This is how I'm starting to feel now that I've looked into it some more. I was first confused by the emails so I left them in my inbox to come back to later, and then forgot about it. It obviously never lit a fire under my ass but someone essentially stole this domain from me considering I still had 30 days left to redeem it. It's not like they knew whether I intended on keeping it or not.



			
				rlm said:
			
		

> If you want some answers, I have a contact at CIRA.



Thanks. I will be in touch.


----------



## Esdiel (Jan 13, 2021)

Esdiel said:
			
		

> ... someone essentially stole this domain from me considering I still had 30 days left to redeem it. It's not like they knew whether I intended on keeping it or not.



*CORRECTION:*

I did make one mistake on the facts, although it's somewhat trivial to the main issue. 

The domain was actually redeemed and transferred on the very last day it was possible. Therefore, I probably only had a few hours left to redeem it, and not 30 days. 

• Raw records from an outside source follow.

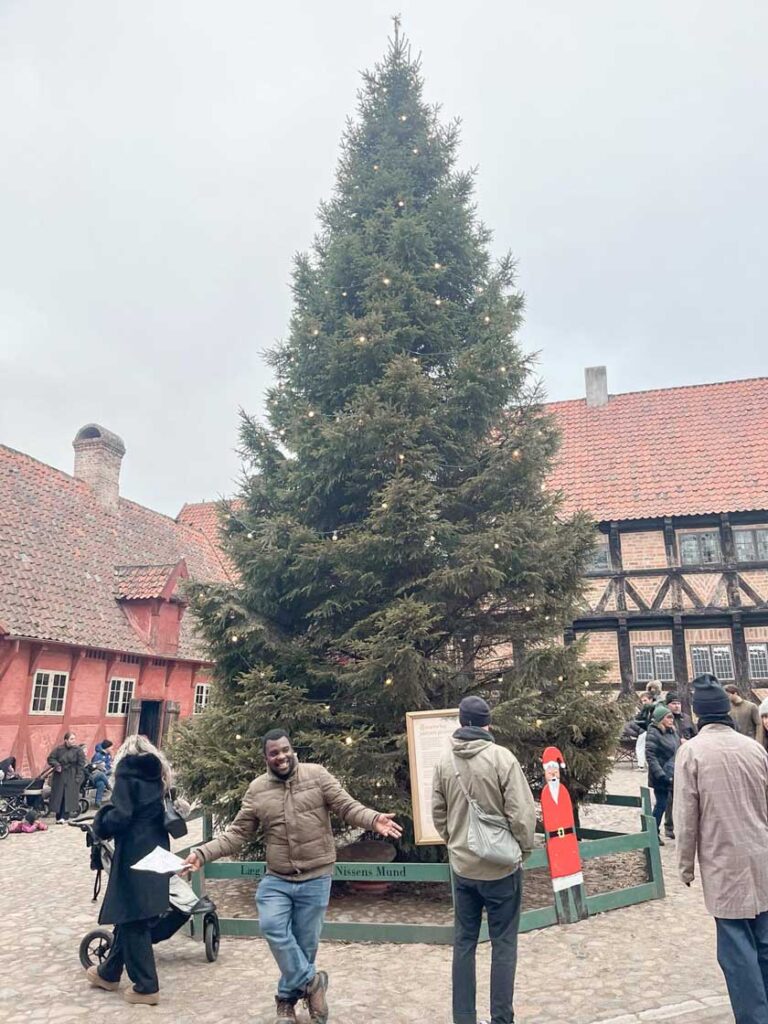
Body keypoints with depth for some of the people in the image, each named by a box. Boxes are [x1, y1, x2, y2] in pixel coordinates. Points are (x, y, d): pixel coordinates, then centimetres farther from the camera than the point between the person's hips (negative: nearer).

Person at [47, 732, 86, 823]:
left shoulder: (78, 750, -4)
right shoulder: (58, 749, 0)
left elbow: (81, 765, -5)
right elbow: (50, 758, 5)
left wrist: (78, 777, -12)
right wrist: (56, 765, -14)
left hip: (72, 777, -2)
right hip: (59, 775, 2)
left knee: (68, 797, -8)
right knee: (58, 796, 5)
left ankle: (64, 817, -6)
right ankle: (58, 817, 16)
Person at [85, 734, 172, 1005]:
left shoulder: (127, 772, -9)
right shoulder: (158, 775, 13)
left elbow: (119, 816, -18)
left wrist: (100, 825, -1)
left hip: (134, 855, -7)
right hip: (157, 853, 7)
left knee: (132, 919, 4)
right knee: (129, 916, 20)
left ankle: (146, 987, 11)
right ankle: (109, 973, 34)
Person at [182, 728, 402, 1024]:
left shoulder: (317, 775, -8)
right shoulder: (257, 789, 0)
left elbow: (347, 807, -12)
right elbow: (237, 833, 4)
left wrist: (374, 820, -30)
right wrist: (203, 853, -8)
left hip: (315, 878, -1)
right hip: (277, 878, 2)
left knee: (305, 942, 8)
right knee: (272, 926, -20)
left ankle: (287, 998, 32)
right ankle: (310, 980, 1)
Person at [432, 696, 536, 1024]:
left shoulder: (444, 760, -4)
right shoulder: (501, 757, -17)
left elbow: (438, 814, 5)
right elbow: (522, 812, -16)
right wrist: (525, 847, 2)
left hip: (462, 867, 4)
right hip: (501, 866, -4)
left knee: (464, 942, 16)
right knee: (503, 945, 10)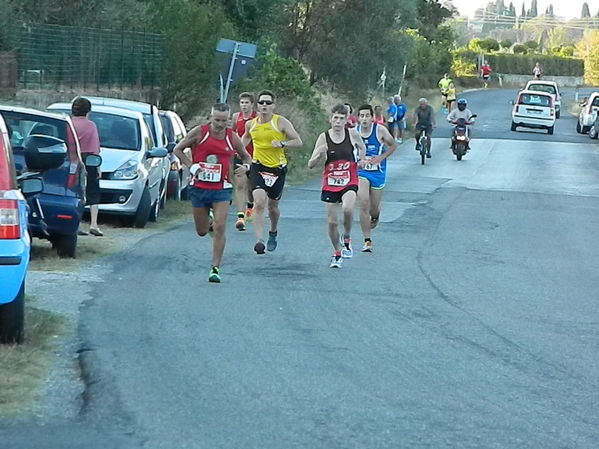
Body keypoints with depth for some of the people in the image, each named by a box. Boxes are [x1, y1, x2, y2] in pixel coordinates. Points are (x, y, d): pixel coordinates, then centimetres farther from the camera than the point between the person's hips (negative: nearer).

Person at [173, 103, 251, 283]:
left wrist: (245, 166, -7)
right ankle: (209, 223, 48)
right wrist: (191, 166, -11)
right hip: (199, 187, 0)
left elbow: (246, 156, 17)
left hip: (221, 189, 0)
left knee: (220, 227, -14)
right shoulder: (199, 133, -4)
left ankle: (215, 268, -9)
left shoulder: (232, 138, 1)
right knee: (201, 231, 10)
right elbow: (177, 149, 3)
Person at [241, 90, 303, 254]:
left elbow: (298, 142, -8)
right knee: (259, 203, -20)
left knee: (273, 206, 12)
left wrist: (282, 144, -23)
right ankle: (259, 240, -25)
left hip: (278, 168, -1)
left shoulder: (281, 122, -7)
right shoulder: (251, 124, 2)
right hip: (258, 167, 1)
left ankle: (273, 233, 42)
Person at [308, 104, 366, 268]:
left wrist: (361, 159, 6)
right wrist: (320, 154, -20)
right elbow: (310, 165, -3)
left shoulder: (352, 134, -2)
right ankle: (337, 254, 26)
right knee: (332, 222, 3)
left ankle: (346, 238, -2)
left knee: (347, 209, -30)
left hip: (349, 182, -1)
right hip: (330, 184, 1)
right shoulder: (324, 137, -4)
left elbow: (362, 147, 22)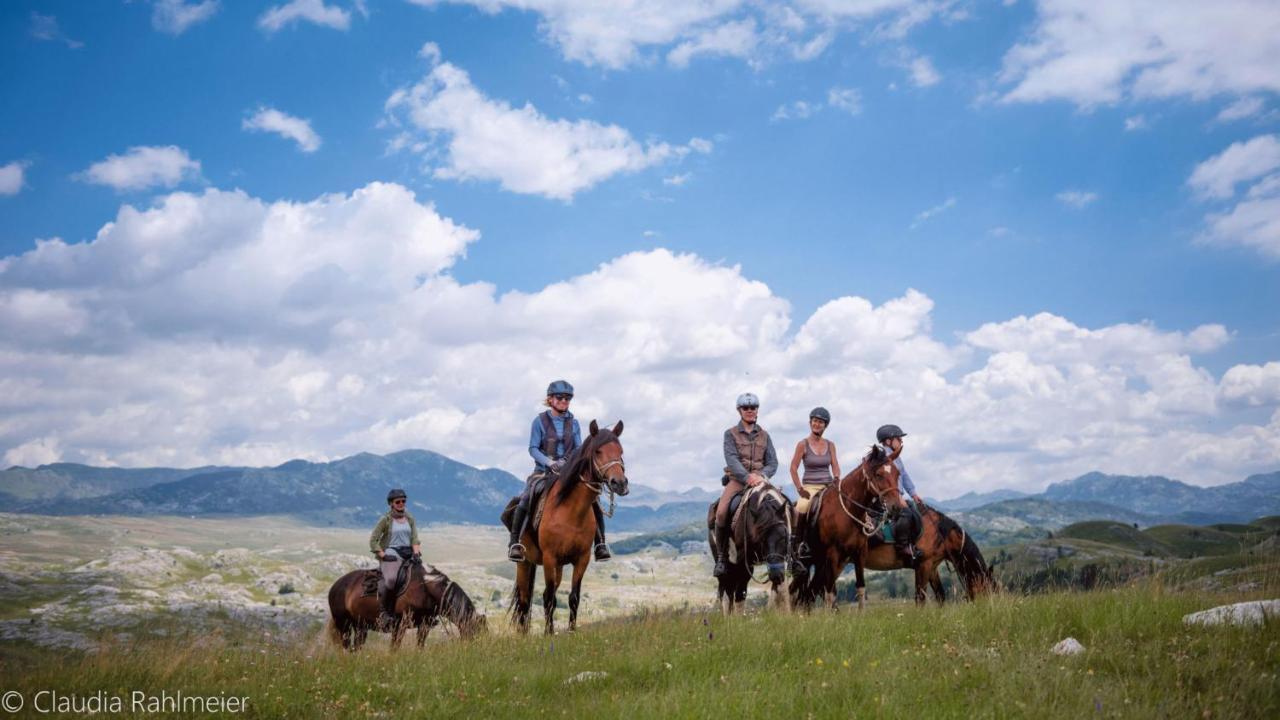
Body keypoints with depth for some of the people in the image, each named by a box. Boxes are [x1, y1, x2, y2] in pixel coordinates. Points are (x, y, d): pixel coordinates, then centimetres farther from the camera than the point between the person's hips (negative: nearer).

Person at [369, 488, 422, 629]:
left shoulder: (410, 519, 14)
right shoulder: (385, 519, 0)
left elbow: (414, 538, 9)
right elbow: (373, 540, -1)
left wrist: (416, 552, -9)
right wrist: (383, 555, -11)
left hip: (408, 554, 5)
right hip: (391, 554, -5)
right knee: (391, 579, -33)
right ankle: (384, 611, -16)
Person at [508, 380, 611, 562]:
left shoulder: (573, 423, 8)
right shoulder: (540, 421, -2)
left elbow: (579, 449, 6)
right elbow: (533, 449, -6)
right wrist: (550, 462, -23)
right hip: (543, 472, -3)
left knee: (593, 501, -15)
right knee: (525, 500, -29)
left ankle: (600, 544, -2)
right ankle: (514, 543, -17)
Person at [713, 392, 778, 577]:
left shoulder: (764, 436, 16)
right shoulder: (731, 434, 6)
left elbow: (772, 462, 8)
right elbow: (732, 460, -9)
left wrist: (761, 475, -13)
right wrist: (747, 477, -23)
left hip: (759, 480, 2)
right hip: (736, 480, -2)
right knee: (721, 512, -27)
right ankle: (721, 556, -12)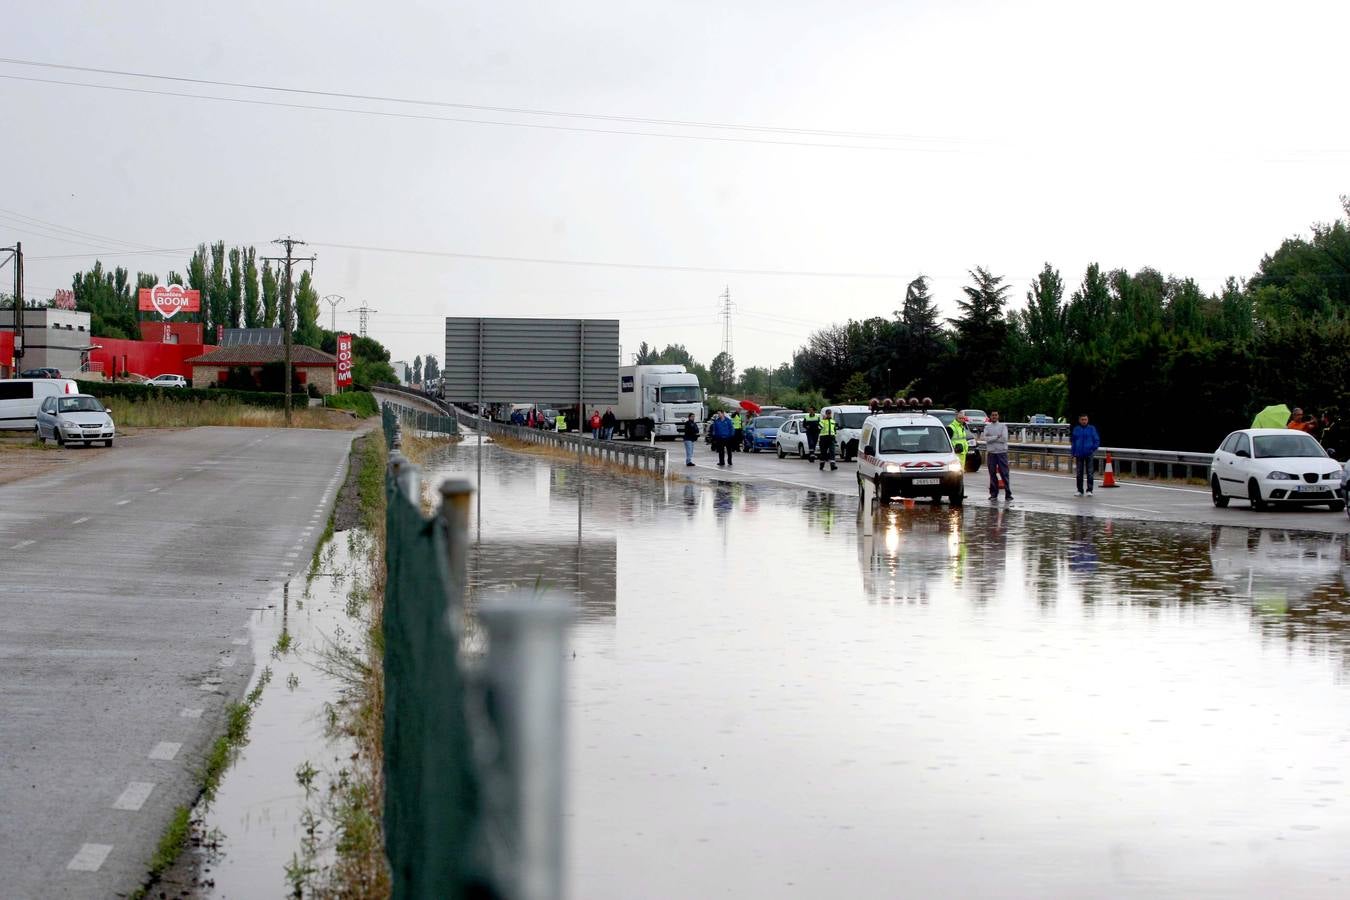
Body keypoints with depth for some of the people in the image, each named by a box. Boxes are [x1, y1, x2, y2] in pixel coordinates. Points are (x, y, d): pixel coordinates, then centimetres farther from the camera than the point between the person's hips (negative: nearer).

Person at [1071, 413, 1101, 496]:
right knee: (1079, 473, 6)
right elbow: (1073, 442, 10)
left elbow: (1097, 440, 4)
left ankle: (1090, 490, 1)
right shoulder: (1076, 429, 5)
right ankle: (1080, 490, 14)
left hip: (1089, 454, -2)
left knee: (1089, 473, -3)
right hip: (1079, 454, 2)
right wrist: (1073, 453, 6)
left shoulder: (1092, 428, 1)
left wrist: (1093, 449, -10)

It still doesn't change the fact the domain was taken/transferred just hours before it was supposed to be lined up for TBR, but it makes me a little less concerned about it all... even if something fishy still took place.


----------



## DomainRecap (Jan 13, 2021)

So you were yet another victim of...


----------



## DomainTrader (Jan 17, 2021)

DomainRecap said:
			
		

> So you were yet another victim of...




LOL


----------